La sonrisa del Jefe Min se desvaneció mientras le decía a Gu Jinli:

—Señorita, he oído que también puedes hacer Medicina Conveniente, y esto es algo maravilloso. ¿Qué te parece esto: vendes la receta del incienso antimosquitos y la Medicina Conveniente a nuestra farmacia, y puedo ofrecerte 50.000 taels de plata para comprarlas directamente, o puedo darte una participación del 50% en las ganancias, y nuestra farmacia hará negocios contigo.

Sin embargo, Gu Jinli negó con la cabeza:

—No las vendo. Estos métodos no están a la venta.

El Jefe Min frunció el ceño.

—Señorita, este precio ya es muy alto, no hay que ser demasiado codiciosa.
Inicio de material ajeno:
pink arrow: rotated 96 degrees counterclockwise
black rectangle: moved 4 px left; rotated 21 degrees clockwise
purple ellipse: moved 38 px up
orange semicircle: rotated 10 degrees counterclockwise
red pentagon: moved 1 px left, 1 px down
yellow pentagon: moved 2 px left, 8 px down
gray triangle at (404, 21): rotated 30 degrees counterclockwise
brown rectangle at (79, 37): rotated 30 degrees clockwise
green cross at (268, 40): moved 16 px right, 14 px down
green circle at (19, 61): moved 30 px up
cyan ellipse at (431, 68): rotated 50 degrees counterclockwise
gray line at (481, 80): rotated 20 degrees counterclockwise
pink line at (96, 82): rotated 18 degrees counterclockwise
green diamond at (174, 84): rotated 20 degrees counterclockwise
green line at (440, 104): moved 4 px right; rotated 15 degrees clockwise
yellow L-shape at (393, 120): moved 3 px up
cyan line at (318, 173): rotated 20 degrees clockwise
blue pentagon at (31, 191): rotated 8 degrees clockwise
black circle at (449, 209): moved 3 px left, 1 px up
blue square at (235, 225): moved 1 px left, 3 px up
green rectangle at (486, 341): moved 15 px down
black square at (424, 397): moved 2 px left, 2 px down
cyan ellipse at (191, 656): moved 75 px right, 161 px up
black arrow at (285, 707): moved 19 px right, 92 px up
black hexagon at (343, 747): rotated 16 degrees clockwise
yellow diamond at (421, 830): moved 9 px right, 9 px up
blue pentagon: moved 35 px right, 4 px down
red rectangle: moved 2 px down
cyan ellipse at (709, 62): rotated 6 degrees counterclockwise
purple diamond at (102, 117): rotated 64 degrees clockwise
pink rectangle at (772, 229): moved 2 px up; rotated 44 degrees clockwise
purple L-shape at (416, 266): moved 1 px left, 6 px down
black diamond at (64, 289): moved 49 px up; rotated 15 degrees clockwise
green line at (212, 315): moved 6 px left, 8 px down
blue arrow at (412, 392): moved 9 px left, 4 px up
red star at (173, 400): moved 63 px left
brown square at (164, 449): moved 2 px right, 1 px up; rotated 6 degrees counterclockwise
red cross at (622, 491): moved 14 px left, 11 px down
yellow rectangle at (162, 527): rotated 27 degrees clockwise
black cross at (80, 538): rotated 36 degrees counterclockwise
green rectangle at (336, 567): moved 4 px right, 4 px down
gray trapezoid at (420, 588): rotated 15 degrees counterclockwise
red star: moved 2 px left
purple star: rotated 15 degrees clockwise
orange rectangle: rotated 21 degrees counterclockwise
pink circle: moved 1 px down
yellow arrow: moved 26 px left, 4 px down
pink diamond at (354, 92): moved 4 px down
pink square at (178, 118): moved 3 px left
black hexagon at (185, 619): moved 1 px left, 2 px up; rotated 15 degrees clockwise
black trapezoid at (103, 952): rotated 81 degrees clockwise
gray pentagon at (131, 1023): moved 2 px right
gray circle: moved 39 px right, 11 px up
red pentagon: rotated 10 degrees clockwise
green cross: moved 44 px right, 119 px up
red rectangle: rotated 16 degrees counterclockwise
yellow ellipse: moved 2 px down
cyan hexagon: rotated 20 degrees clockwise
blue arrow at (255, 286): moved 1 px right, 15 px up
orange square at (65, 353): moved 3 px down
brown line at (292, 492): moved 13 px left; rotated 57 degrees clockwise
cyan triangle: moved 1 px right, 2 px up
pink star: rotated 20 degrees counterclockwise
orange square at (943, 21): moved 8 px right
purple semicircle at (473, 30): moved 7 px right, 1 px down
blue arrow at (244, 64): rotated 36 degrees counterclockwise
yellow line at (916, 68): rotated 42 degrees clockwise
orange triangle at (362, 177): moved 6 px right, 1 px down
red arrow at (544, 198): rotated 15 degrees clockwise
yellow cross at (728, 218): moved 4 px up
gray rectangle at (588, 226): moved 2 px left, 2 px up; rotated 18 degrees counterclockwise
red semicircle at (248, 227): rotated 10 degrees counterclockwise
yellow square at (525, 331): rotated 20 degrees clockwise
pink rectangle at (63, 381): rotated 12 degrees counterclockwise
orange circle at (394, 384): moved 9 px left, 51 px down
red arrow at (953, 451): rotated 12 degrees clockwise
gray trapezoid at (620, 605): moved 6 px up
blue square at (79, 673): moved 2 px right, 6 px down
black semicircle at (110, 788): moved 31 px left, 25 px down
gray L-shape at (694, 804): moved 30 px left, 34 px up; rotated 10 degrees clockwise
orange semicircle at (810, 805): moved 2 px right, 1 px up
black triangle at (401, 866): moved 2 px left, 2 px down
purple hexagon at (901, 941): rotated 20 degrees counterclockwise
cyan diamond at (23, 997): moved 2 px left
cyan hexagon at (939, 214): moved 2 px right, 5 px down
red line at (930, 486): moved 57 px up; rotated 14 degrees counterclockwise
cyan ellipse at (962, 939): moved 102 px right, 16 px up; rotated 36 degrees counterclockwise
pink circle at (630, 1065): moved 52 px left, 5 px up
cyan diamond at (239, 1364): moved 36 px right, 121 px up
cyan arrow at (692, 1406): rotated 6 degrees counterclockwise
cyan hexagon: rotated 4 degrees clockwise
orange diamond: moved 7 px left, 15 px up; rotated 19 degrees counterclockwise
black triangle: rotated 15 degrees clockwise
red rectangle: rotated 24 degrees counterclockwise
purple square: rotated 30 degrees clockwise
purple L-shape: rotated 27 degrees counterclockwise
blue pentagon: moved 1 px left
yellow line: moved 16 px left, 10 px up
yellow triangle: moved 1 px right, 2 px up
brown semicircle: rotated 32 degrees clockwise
Deberías saber que, si no fuera porque el Abuelo Wu responde por ti, nuestra farmacia no se atrevería a hacer negocios de hierbas medicinales contigo.

Una joven que había huido del hambre, sin tres generaciones completas en su familia y sin un gran clan que la respalde, encontraría a otros reacios a hacer negocios con ella—no solo en hierbas medicinales curativas, sino incluso en la venta de alimentos simples.

Por lo tanto, era todo un honor que él viniera a negociar este trato con ella, verdaderamente un gesto que daba la cara al Abuelo Wu.

Para demostrar su sinceridad, el Jefe Min añadió:

—Nuestra farmacia es la Farmacia Yuanzi, y aunque no es la más grande del Gran Chu, es la farmacia más antigua que sobrevive reconocida por su integridad. Si cooperas con nosotros, tu incienso antimosquitos y Medicina Conveniente podrían hacerse rápidamente famosos en todo el Gran Chu.

En el negocio de las farmacias, no importa quién es el más grande, sino quién ha estado alrededor por más tiempo. Cuanto más antigua sea la reputación de tu negocio, más renombre adquieres y más confía el público en ti.

Gu Jinli se sobresaltó con sus palabras; había adivinado que había una farmacia importante respaldando a Xuanhu Fang, pero no esperaba que fuera la farmacia de mayor antigüedad, la Farmacia Yuanzi.

Se levantó y, con respeto, hizo una reverencia al Jefe Min:

—Mis disculpas.

Al ver su sinceridad, el Jefe Min se sintió aliviado. Esta joven sabía observar las reglas, hizo un gesto para que se sentara y continuó:

—Ahora que sabes que soy el jefe de la Farmacia Yuanzi, deberías estar de acuerdo con mis términos ahora, ¿verdad?

Gu Jinli negó con la cabeza:

—No.

Su negativa fue directa y decisiva, lo que realmente tomó por sorpresa al Jefe Min:

—¿Realmente quieres ofenderme, señorita?

Gu Jinli sonrió:

—No me atrevería. No ofenderé al Jefe Min, porque tú tienes una farmacia, y yo no.

Ella quería cultivar y vender hierbas medicinales y hacer Medicina Conveniente. Sin el apoyo de una gran farmacia, no sería factible, así que no ofendería al Jefe Min sino que buscaría llevarse bien con él.

Sin embargo…

—Jefe Min, por muy buena que sea la Farmacia Yuanzi, es arriesgado poner todos los huevos en una sola canasta. Recuerda, el mundo es voluble.

La Tía Wu, al escuchar sus palabras, miró hacia Gu Jinli, sus ojos tranquilos llenos de corrientes, evaluándola.